Goodall's main message to a large crowd of University of Toronto Mississauga students (UTM) was, it is not too late to save the world.
"Is it too late? I don't think so, but we are getting close," she said, to a capacity filled room, with hundreds of people showing for the event.
Moments before "Reasons for Hope: An Evening with Jane Goodall," got underway, the doctor walked into the university's center for Recreation, Athletics and Wellness to a standing ovation.
Today, Goodall travels more than 300 days a year to spread her message of environmentalism, research and human advocacy.
"Every single one of us makes an impact on this planet every single day," said Goodall.
"Everywhere I go, I seem to find young people who are losing hope, who have become angry or depressed. I think of what the world was like when I was young and what it's like today and the damage we've done," she said.
But despite the harm done, Goodall maintained a sense of optimism. "My greatest hope is to inspire young people to improve the world," she said.
Reflecting on her life's work, Goodall (on a lighter note) frequently acknowledged the role her mother had in shaping her success.
"It all began for me, this journey of my life, when I was very small," said Goodall, remembering a vacation to a country farm that sparked the youngster's love for animals. She recalled hiding in a chicken coop, fascinated by the wonder of how a chicken laid eggs, as her family frantically searched for a missing Jane. When Goodall's mother finally found the little girl, her mother nurtured Jane's curiosity, instead of being mad for wandering off at the time.
"She saw my shining eyes and she told me how a chicken lays its eggs," said Goodall. "Isn't that the making of a little scientist? Asking questions, having patience, never giving up?"
From then on, Goodall said her love of animals and all living things was born and growing up, she was encouraged to read and study as much as possible. Some of her favorite reads, which she still keeps today, are copies of Tarzan and Dr. Doolittle, which she said fueled her desire to travel to Africa to work with animals.
"He (Tarzan), married the Jane!" Goodall joked.
At 23, a school friend invited Goodall to Kenya, after working hard to book passage on a freighter. It was shortly thereafter, she met paleontologist Louis Leakey, who believed the study of apes could provide knowledge about early humans and sent Goodall to Tanzania.

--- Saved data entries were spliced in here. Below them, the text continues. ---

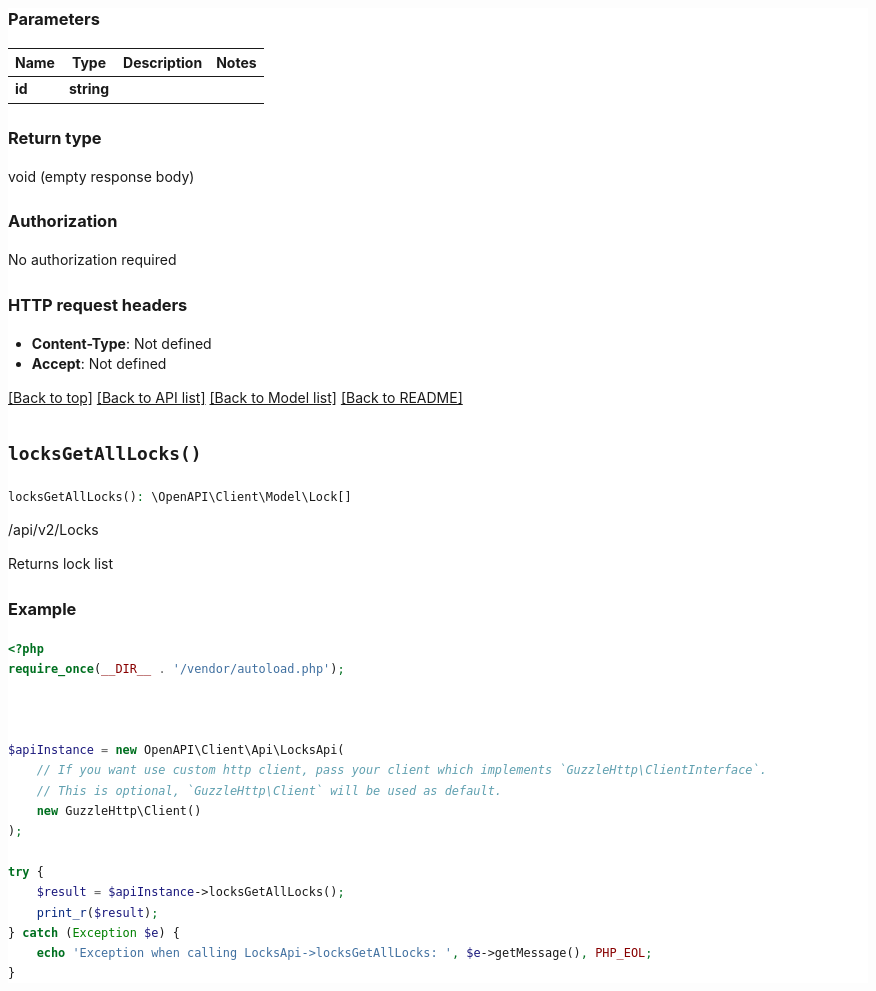 ### Parameters

| Name | Type | Description  | Notes |
| ------------- | ------------- | ------------- | ------------- |
| **id** | **string**|  | |

### Return type

void (empty response body)

### Authorization

No authorization required

### HTTP request headers

- **Content-Type**: Not defined
- **Accept**: Not defined

[[Back to top]](#) [[Back to API list]](../../README.md#endpoints)
[[Back to Model list]](../../README.md#models)
[[Back to README]](../../README.md)

## `locksGetAllLocks()`

```php
locksGetAllLocks(): \OpenAPI\Client\Model\Lock[]
```

/api/v2/Locks

Returns lock list

### Example

```php
<?php
require_once(__DIR__ . '/vendor/autoload.php');



$apiInstance = new OpenAPI\Client\Api\LocksApi(
    // If you want use custom http client, pass your client which implements `GuzzleHttp\ClientInterface`.
    // This is optional, `GuzzleHttp\Client` will be used as default.
    new GuzzleHttp\Client()
);

try {
    $result = $apiInstance->locksGetAllLocks();
    print_r($result);
} catch (Exception $e) {
    echo 'Exception when calling LocksApi->locksGetAllLocks: ', $e->getMessage(), PHP_EOL;
}
```
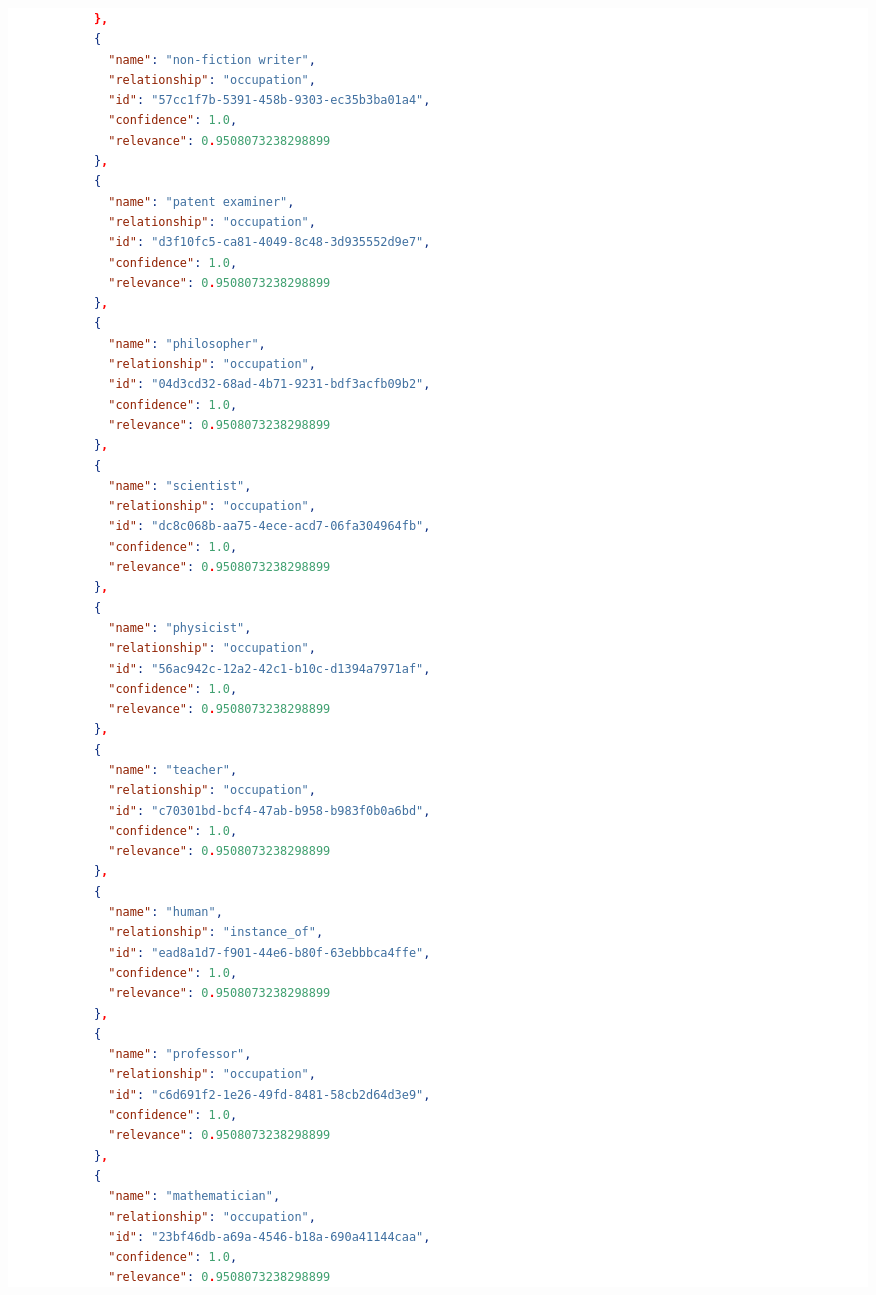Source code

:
 ```json
            },
            {
              "name": "non-fiction writer",
              "relationship": "occupation",
              "id": "57cc1f7b-5391-458b-9303-ec35b3ba01a4",
              "confidence": 1.0,
              "relevance": 0.9508073238298899
            },
            {
              "name": "patent examiner",
              "relationship": "occupation",
              "id": "d3f10fc5-ca81-4049-8c48-3d935552d9e7",
              "confidence": 1.0,
              "relevance": 0.9508073238298899
            },
            {
              "name": "philosopher",
              "relationship": "occupation",
              "id": "04d3cd32-68ad-4b71-9231-bdf3acfb09b2",
              "confidence": 1.0,
              "relevance": 0.9508073238298899
            },
            {
              "name": "scientist",
              "relationship": "occupation",
              "id": "dc8c068b-aa75-4ece-acd7-06fa304964fb",
              "confidence": 1.0,
              "relevance": 0.9508073238298899
            },
            {
              "name": "physicist",
              "relationship": "occupation",
              "id": "56ac942c-12a2-42c1-b10c-d1394a7971af",
              "confidence": 1.0,
              "relevance": 0.9508073238298899
            },
            {
              "name": "teacher",
              "relationship": "occupation",
              "id": "c70301bd-bcf4-47ab-b958-b983f0b0a6bd",
              "confidence": 1.0,
              "relevance": 0.9508073238298899
            },
            {
              "name": "human",
              "relationship": "instance_of",
              "id": "ead8a1d7-f901-44e6-b80f-63ebbbca4ffe",
              "confidence": 1.0,
              "relevance": 0.9508073238298899
            },
            {
              "name": "professor",
              "relationship": "occupation",
              "id": "c6d691f2-1e26-49fd-8481-58cb2d64d3e9",
              "confidence": 1.0,
              "relevance": 0.9508073238298899
            },
            {
              "name": "mathematician",
              "relationship": "occupation",
              "id": "23bf46db-a69a-4546-b18a-690a41144caa",
              "confidence": 1.0,
              "relevance": 0.9508073238298899
```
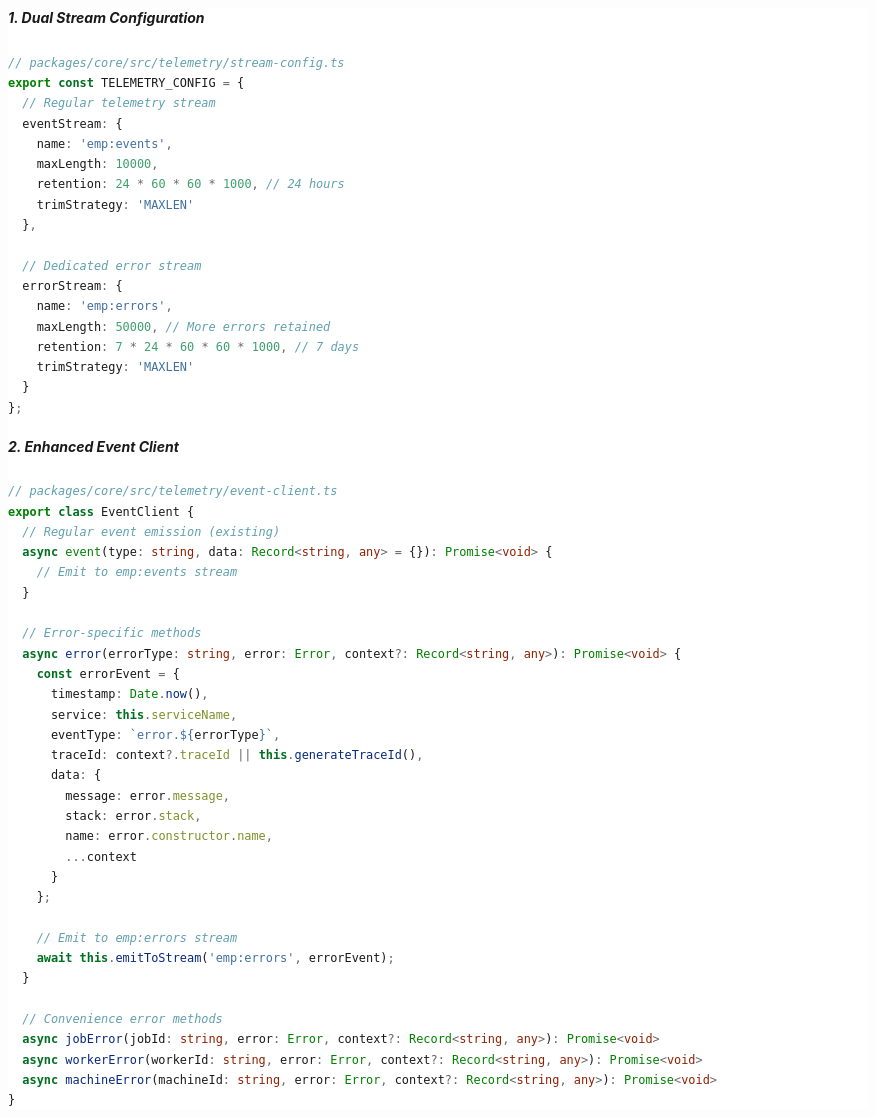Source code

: ##### 1. Dual Stream Configuration
```typescript
// packages/core/src/telemetry/stream-config.ts
export const TELEMETRY_CONFIG = {
  // Regular telemetry stream
  eventStream: {
    name: 'emp:events',
    maxLength: 10000,
    retention: 24 * 60 * 60 * 1000, // 24 hours
    trimStrategy: 'MAXLEN'
  },

  // Dedicated error stream
  errorStream: {
    name: 'emp:errors',
    maxLength: 50000, // More errors retained
    retention: 7 * 24 * 60 * 60 * 1000, // 7 days
    trimStrategy: 'MAXLEN'
  }
};
```

##### 2. Enhanced Event Client
```typescript
// packages/core/src/telemetry/event-client.ts
export class EventClient {
  // Regular event emission (existing)
  async event(type: string, data: Record<string, any> = {}): Promise<void> {
    // Emit to emp:events stream
  }

  // Error-specific methods
  async error(errorType: string, error: Error, context?: Record<string, any>): Promise<void> {
    const errorEvent = {
      timestamp: Date.now(),
      service: this.serviceName,
      eventType: `error.${errorType}`,
      traceId: context?.traceId || this.generateTraceId(),
      data: {
        message: error.message,
        stack: error.stack,
        name: error.constructor.name,
        ...context
      }
    };

    // Emit to emp:errors stream
    await this.emitToStream('emp:errors', errorEvent);
  }

  // Convenience error methods
  async jobError(jobId: string, error: Error, context?: Record<string, any>): Promise<void>
  async workerError(workerId: string, error: Error, context?: Record<string, any>): Promise<void>
  async machineError(machineId: string, error: Error, context?: Record<string, any>): Promise<void>
}
```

Her early findings, that chimpanzees make and use tools, eat meat and engage in war-like activity, profoundly changed our understanding of what it means to be human. But, she explained, it became equally important for her to leave the jungle to become an activist. In the early 1990's, the Jane Goodall Institute of Canada was formed as a result, which built upon the Institute for Wildlife, Research, Education and Conservation that Goodall founded in 1977, in California.

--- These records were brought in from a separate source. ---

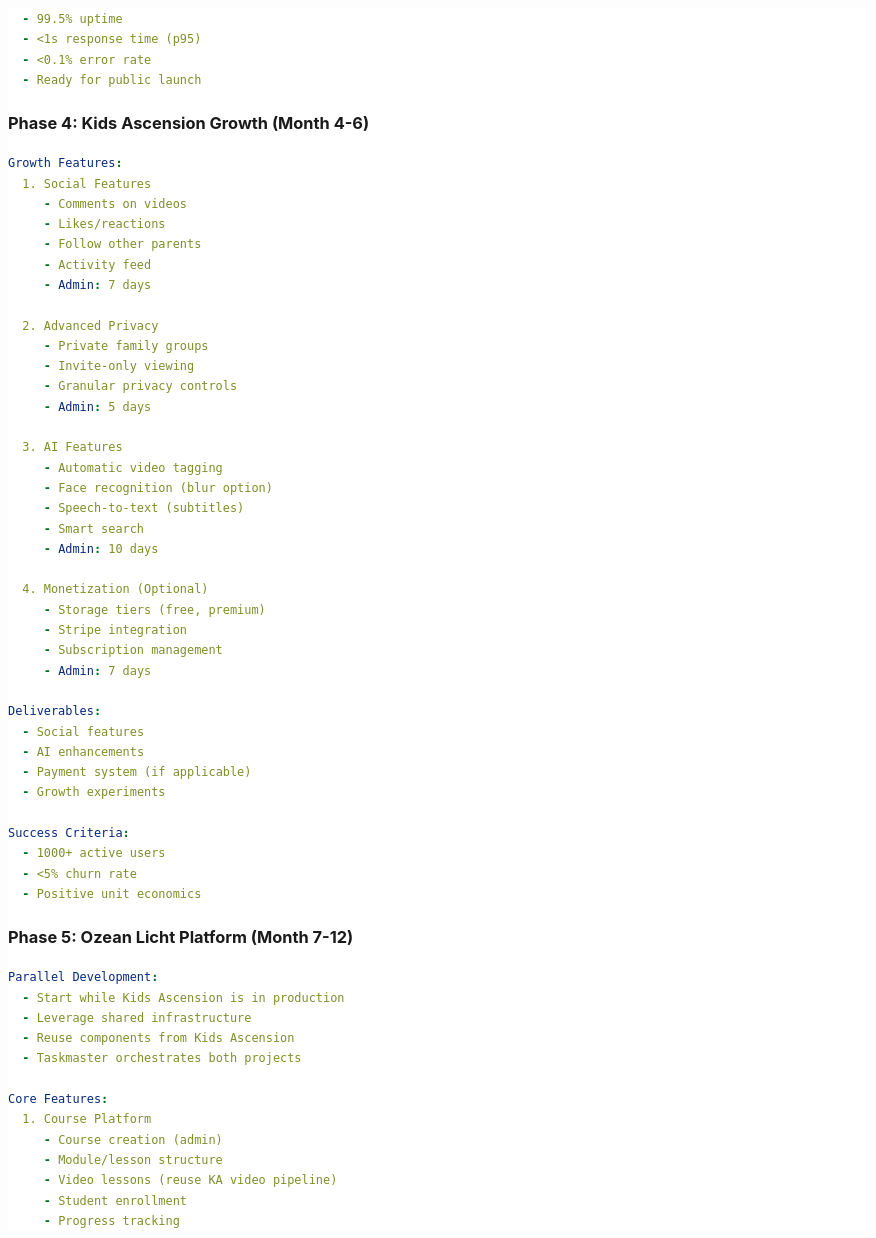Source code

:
 ```yaml
  - 99.5% uptime
  - <1s response time (p95)
  - <0.1% error rate
  - Ready for public launch
```

### Phase 4: Kids Ascension Growth (Month 4-6)

```yaml
Growth Features:
  1. Social Features
     - Comments on videos
     - Likes/reactions
     - Follow other parents
     - Activity feed
     - Admin: 7 days

  2. Advanced Privacy
     - Private family groups
     - Invite-only viewing
     - Granular privacy controls
     - Admin: 5 days

  3. AI Features
     - Automatic video tagging
     - Face recognition (blur option)
     - Speech-to-text (subtitles)
     - Smart search
     - Admin: 10 days

  4. Monetization (Optional)
     - Storage tiers (free, premium)
     - Stripe integration
     - Subscription management
     - Admin: 7 days

Deliverables:
  - Social features
  - AI enhancements
  - Payment system (if applicable)
  - Growth experiments

Success Criteria:
  - 1000+ active users
  - <5% churn rate
  - Positive unit economics
```

### Phase 5: Ozean Licht Platform (Month 7-12)

```yaml
Parallel Development:
  - Start while Kids Ascension is in production
  - Leverage shared infrastructure
  - Reuse components from Kids Ascension
  - Taskmaster orchestrates both projects

Core Features:
  1. Course Platform
     - Course creation (admin)
     - Module/lesson structure
     - Video lessons (reuse KA video pipeline)
     - Student enrollment
     - Progress tracking
```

"War is part of heritage," said Goodall. "But so is love, peace and altruism."
One of the ways in which Goodall inspires young people to improve the environment is through her Roots & Shoots program, which encourages youth to get involved in the protection of the environment, as well as to help people and animals. Currently, the program operates in 131 countries and includes more than 16,000 groups, and continues to grow.

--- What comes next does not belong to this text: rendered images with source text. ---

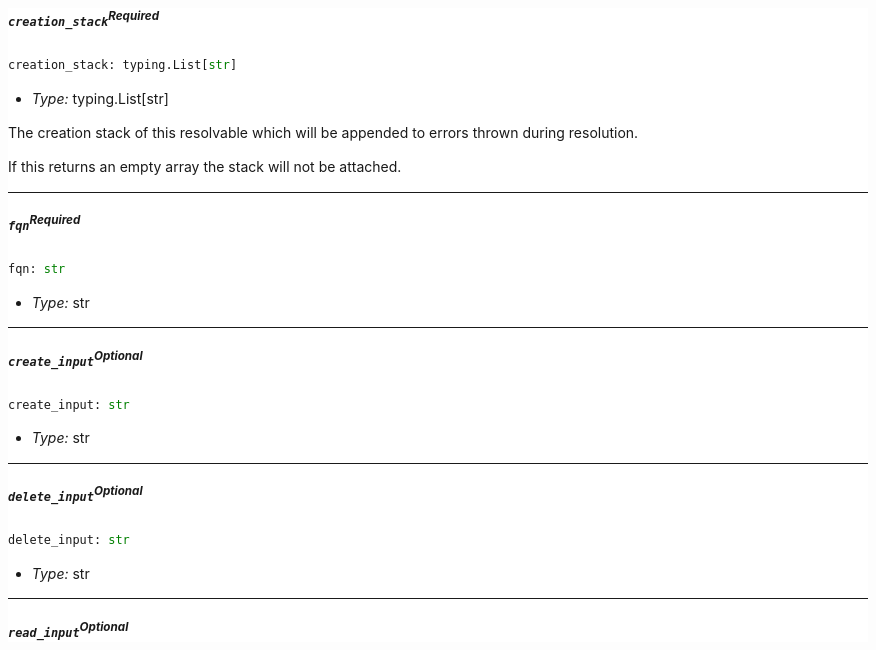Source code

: 
##### `creation_stack`<sup>Required</sup> <a name="creation_stack" id="@cdktf/provider-ionoscloud.objectStorageAccesskey.ObjectStorageAccesskeyTimeoutsOutputReference.property.creationStack"></a>

```python
creation_stack: typing.List[str]
```

- *Type:* typing.List[str]

The creation stack of this resolvable which will be appended to errors thrown during resolution.

If this returns an empty array the stack will not be attached.

---

##### `fqn`<sup>Required</sup> <a name="fqn" id="@cdktf/provider-ionoscloud.objectStorageAccesskey.ObjectStorageAccesskeyTimeoutsOutputReference.property.fqn"></a>

```python
fqn: str
```

- *Type:* str

---

##### `create_input`<sup>Optional</sup> <a name="create_input" id="@cdktf/provider-ionoscloud.objectStorageAccesskey.ObjectStorageAccesskeyTimeoutsOutputReference.property.createInput"></a>

```python
create_input: str
```

- *Type:* str

---

##### `delete_input`<sup>Optional</sup> <a name="delete_input" id="@cdktf/provider-ionoscloud.objectStorageAccesskey.ObjectStorageAccesskeyTimeoutsOutputReference.property.deleteInput"></a>

```python
delete_input: str
```

- *Type:* str

---

##### `read_input`<sup>Optional</sup> <a name="read_input" id="@cdktf/provider-ionoscloud.objectStorageAccesskey.ObjectStorageAccesskeyTimeoutsOutputReference.property.readInput"></a>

"As I began to learn more about the problems of Africa, I'd realized awareness needed to be raised about people, animals and other harms we are inflicting," said Goodall, explaining this notion really struck a chord upon returning to Gombe much later on in her career and realizing the once luscious, vibrant rainforest she inhabited in the 1960's was disappearing before her eyes.
But through the work of some of her initiatives, Goodall reported the trees she once knew so well are returning. However, much more work still needs to be carried out if this disconnect between the human heart and brain we are experiencing is to be fixed, she continued.
"Even the indigenous peoples reflected on how their actions shaped future generations. Today's criteria is often based on ourselves," said Goodall.
To change this way of thinking, she cited three hopes for the future during the discussion. One, as the doctor already mentioned, was to keep on inspiring youth and remind them they can make a difference in the world. The second, as she noted, was the marvel of the human brain and intellect. Lastly, Goodall credited the resilience of nature, topped with the indomitable human spirit.
Afterwards, Goodall stayed for a book signing, where second year biology student Louisse Tolentino said listening to the doctor was "pretty powerful."
"Her (Goodall's) anecdotes about her mom being very supportive are relatable to me because my parents are pushing me to do what I want to do," said Tolentino. "I also really liked the part when she said we should focus on our humanity without forgetting nature."